> **BRIEF**: Once the pictures are removed, reproduce what is left of the data below exactly.

> **Page-level text extractions**:

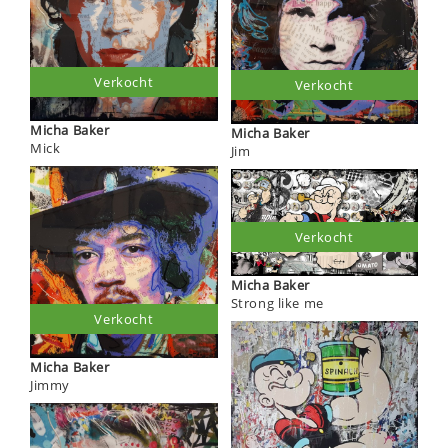
Verkocht
Verkocht
Micha Baker
Micha Baker
Mick
Jim
Verkocht
Micha Baker
Strong like me
Verkocht
Micha Baker
Jimmy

> **RESULT OF THE EXERCISE**:
Verkocht
Verkocht
Micha Baker
Micha Baker
Mick
Jim
Verkocht
Micha Baker
Strong like me
Verkocht
Micha Baker
Jimmy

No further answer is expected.